Way also shows more creative in his direction here, whether it's minor moments such as a lovely overlap with the roar of a monster and a car's rumble, or the activation of the curse which is a sequence that is important and creepy. The resolution does feel sentimental and slightly unclear, but the gloomy atmosphere had been so well established, I relished any form of happy ending to the depressing situation.
And finally the series is forced to end on 'The Man Who Never Was' which, as writer Gareth Roberts pointed out on Twitter, was not intended to be the series finale but the third story as it was broadcast.
Oh the irony of watching a story about a man who inexplicably glitches on the iPlayer. There was a very odd meta fictional feel to the occasional pauses as it tried to load. This did not ruin the episode, however, which matches the high expectations from the same writer/director duo (Gareth Roberts and Joss Agnew respectively) who produced the heartbreaking 'The Wedding of Sarah Jane Smith'. This is more light-hearted affair but it still pulls it's fair share of punches especially it's comments on slavery by businessmen. Rather than allow for overt sentimentality or sheer horror, the script balances between the two and also benefits from an endearing performance from Dan Starkey, the new go-to monster man, with the Skullians as a whole sympathetic and endearing race of little creatures. On the other side, James Dreyfusis clearly having a ball as the villain which makes the character all the more entertaining. As well as a great physical performance from Mark Aiken as the titular character, the regulars also get a good last run-out. Clyde and Rani, and Luke and Sky make terrific double acts with both relationships going under considerable development.

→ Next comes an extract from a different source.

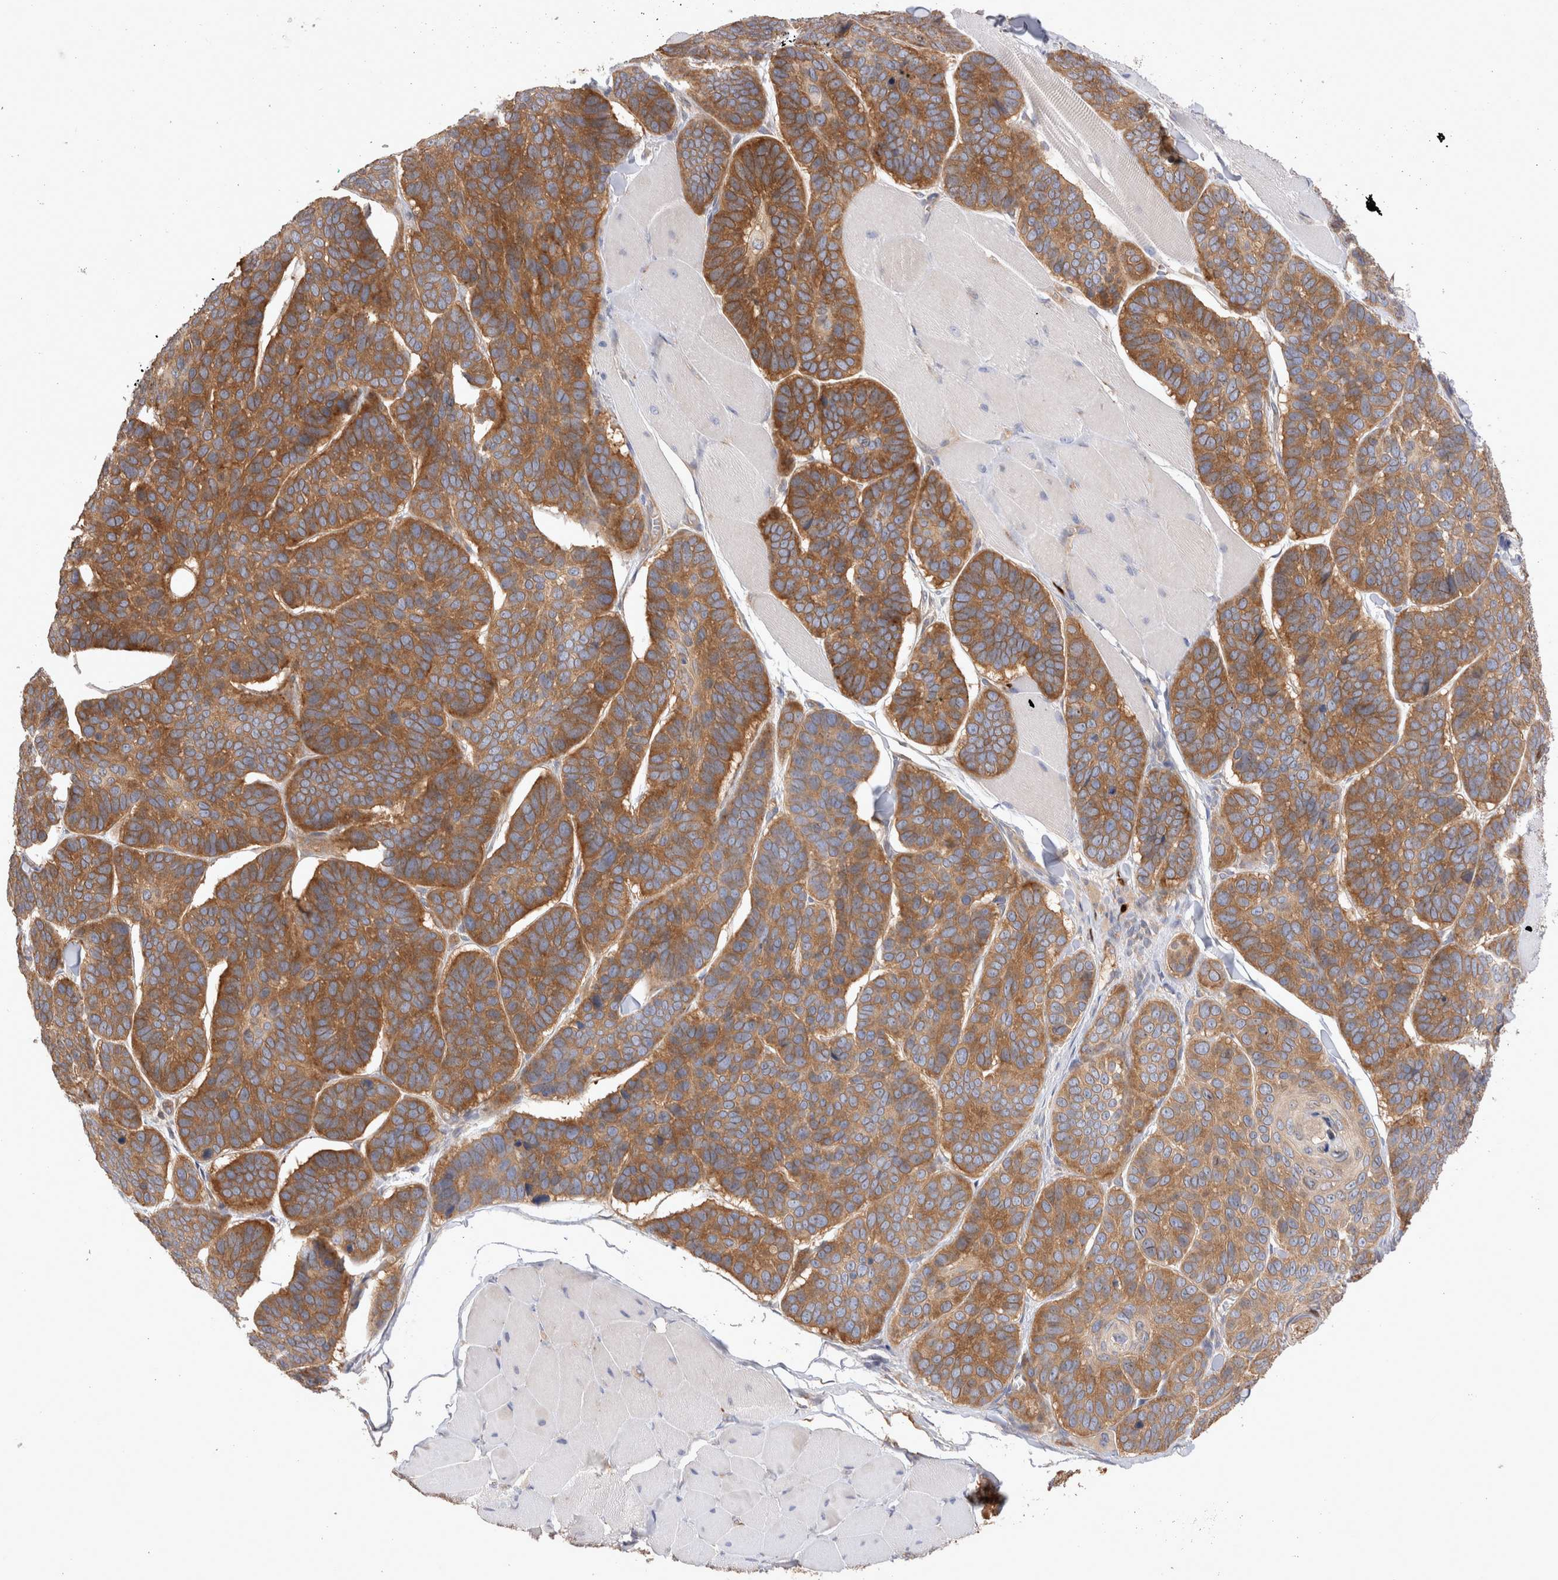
{"staining": {"intensity": "moderate", "quantity": ">75%", "location": "cytoplasmic/membranous"}, "tissue": "skin cancer", "cell_type": "Tumor cells", "image_type": "cancer", "snomed": [{"axis": "morphology", "description": "Basal cell carcinoma"}, {"axis": "topography", "description": "Skin"}], "caption": "Brown immunohistochemical staining in skin cancer reveals moderate cytoplasmic/membranous positivity in about >75% of tumor cells.", "gene": "NXT2", "patient": {"sex": "male", "age": 62}}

While the story does have a predictable conclusion, the first episode is very intriguing with plenty of suggestion of eerie goings on. It also has Sladen at the top of her game as she demonstrates Sarah Jane's journalistic skills which had never really been examined before. Her interview with Aiken's Joseph Serf is nothing short of sublime, with terrific humour as she playfully teases information out of him. As brilliant as she is here, it only makes her shocking death all the more tragic. Not only have we seen an actress leave before her prime, we have missed a really promising season: Sky looked to be a great character, and the return of "servants of the universe" Captain and The Shopkeeper suggested some really fascinating stories to come. Ultimately nobody would say that Liz was a bad actress - her characters were always believable, Sarah Jane being the pinnacle of all of them. So important was she to the character, you could never be sure who fed into whom.
Simply my referring to her as Liz shows how much of an impact she made on her audience - her performances always felt personal and honest. We weren't just watching a character, we were watching a well-rounded and believable person. The fact that Liz's performance has no suggestion of being diminished by her illness makes her death all the more heartbreaking. It will be a long time before her loss will be bearable or forgotten. Thank you Liz, you will be forever missed.